● PROBLEM DESCRIPTION: Copy each line below as written, but skip the pictures.

** DATA PROVIDED follows **

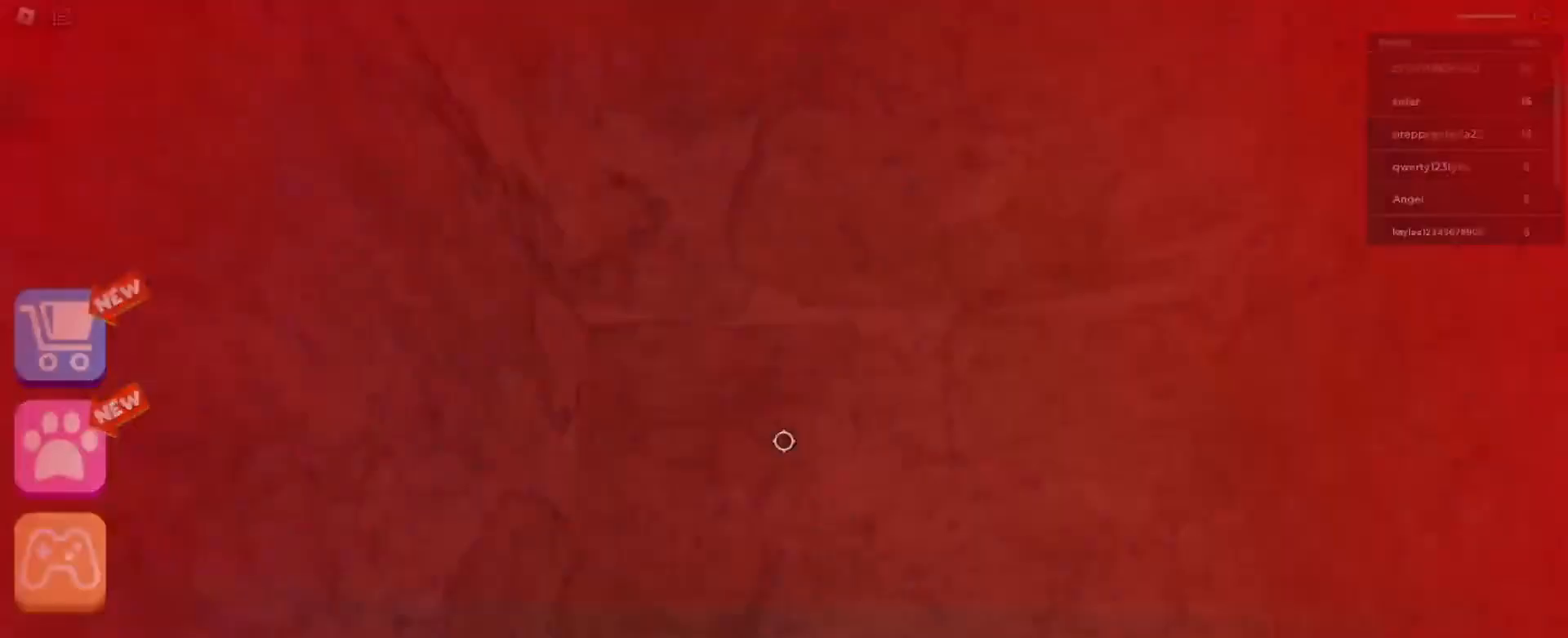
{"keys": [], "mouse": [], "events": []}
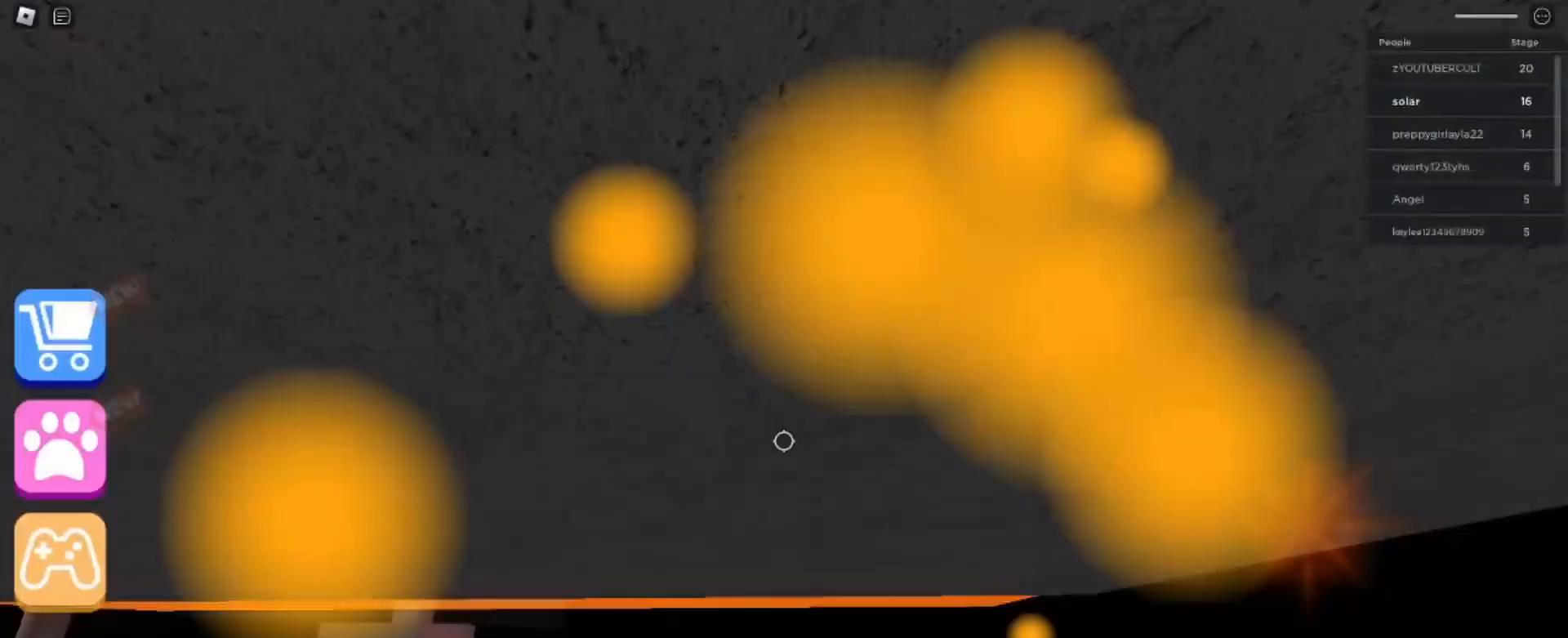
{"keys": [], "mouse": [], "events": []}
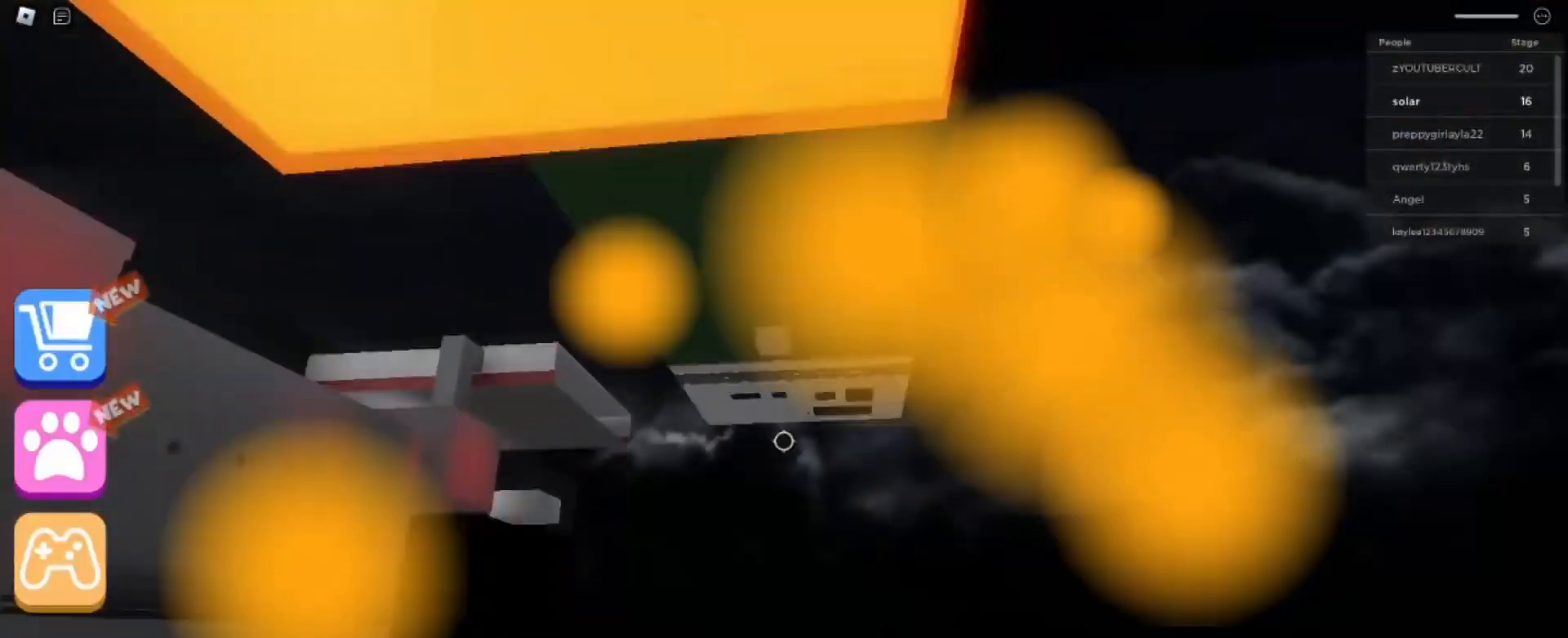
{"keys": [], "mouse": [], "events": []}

** End of DATA PROVIDED **

● ANSWER TO THIS EXERCISE:
{"keys": [], "mouse": [], "events": []}
{"keys": [], "mouse": [], "events": []}
{"keys": [], "mouse": [], "events": []}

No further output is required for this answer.